Demand for office space has diminished.
Clearly, the demand for office space has significantly diminished since the end of last year. Office leasing is directly related to jobs and the expectation of future employment and, therefore, over-reliant on Wall Street. However, it does lag behind the stock market somewhat. Having said that, it is important to look at the Manhattan office space market with a broader perspective. The unique advantages of New York City include the diversity of businesses residing here and the transportation infrastructure that makes it easy for people to get to work. Other cities such as London, Seattle and Silicon Valley, California, are far more reliant on specific industries and their market tends to suffer more dramatically when those industries are in decline. Although the financial services and banking industry represents a large portion of the overall inventory of office space in Manhattan, industries such as healthcare, legal (with strong bankruptcy and litigation departments) and accounting have shown resilience — and in some cases growth — of their businesses.
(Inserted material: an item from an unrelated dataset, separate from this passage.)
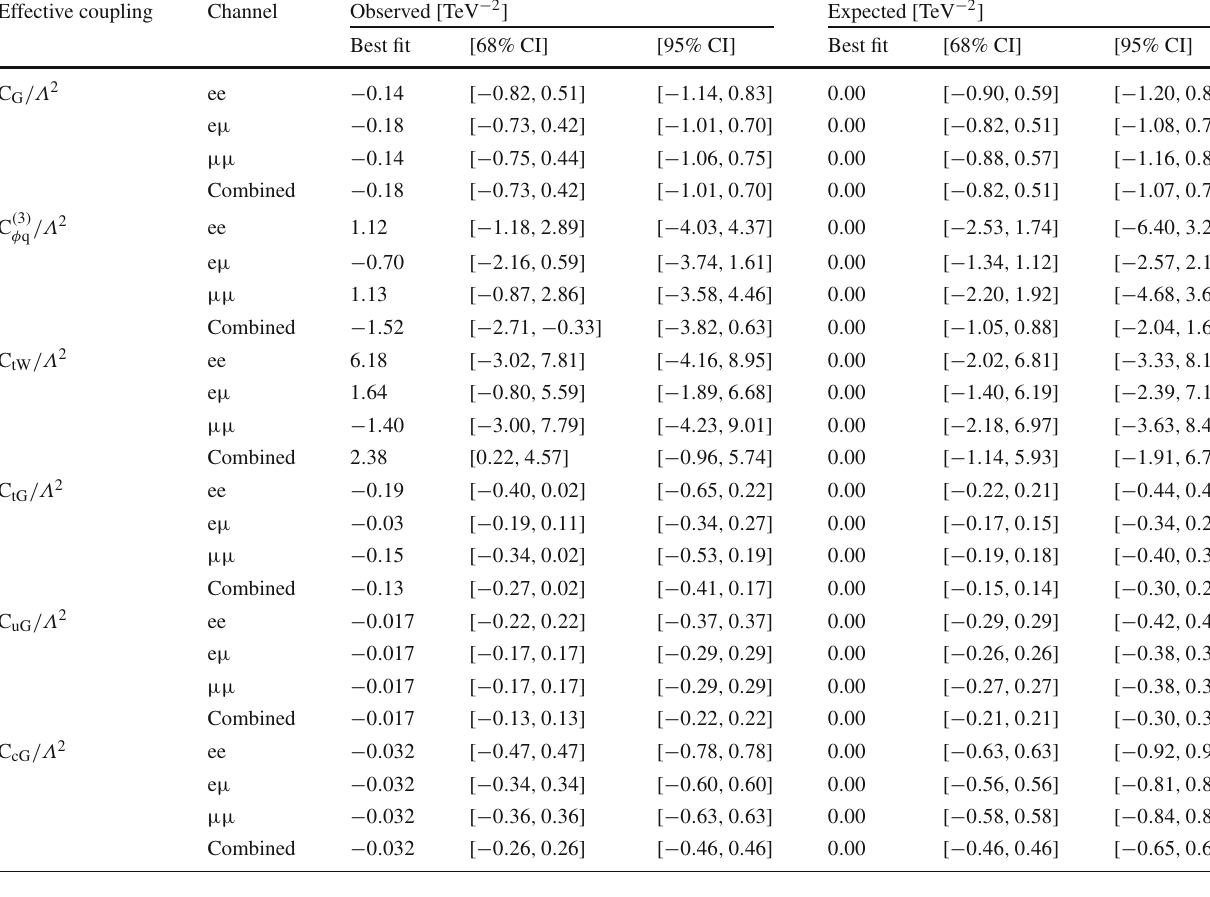
Sect. 5, are taken into account with the exception of the uncertainties on the SM cross section predictions for the tt and tW processes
The subleasing of excess office space, although predominantly in the financial services sector, also includes retailers, law firms and pharmaceutical companies. Recent major leases include: Deutsche Bank, which renewed 150,000 square feet at 345 Park Avenue; West LB Bank, which took 129,000 square feet at 7 World Trade Center; Pryor Cashman, which signed on for 100,000 square feet at 7 Times Square; and Sonnenschein Nath & Rosenthal, which leased 135,000 square feet at 2 World Financial Center. In a Midtown Class A building, the vacancy rate as of January was 11.3 percent and the overall Midtown vacancy rate is 11.5 percent. In terms of rental rates, the best I can say is that the values are decreasing and there are not enough completed deals to determine baseline values at this time. Landlords are looking to capture whatever tenants are out there and negotiate the best terms possible. Of course, the tenants with strong financials are always more desirable and are likely to secure more favorable terms.
Office development has all but ceased in Manhattan with the exception of 11 Times Square, 510 Madison Avenue and the renovation of 545 Madison Avenue. There is talk of Extell Development moving ahead with the Diamond Center building on West 47th Street but nothing has begun to date. By far, the most opportunistic submarket in Manhattan is the sublease market. Tenants today are looking for value, as well as minimal capital expenditures. When markets have an oversupply of direct and sublease space, tenants are attracted to the most improved and desirable spaces first. Furnished subleases, pre-built space and space that is constructed by the landlord as a turn-key tend to lease first. To those tenants for whom it is not necessary to be in Manhattan, Downtown Brooklyn and Long Island City offer the most favorable rents, terms and incentives.
— Harry Krausman is managing director at Colliers ABR.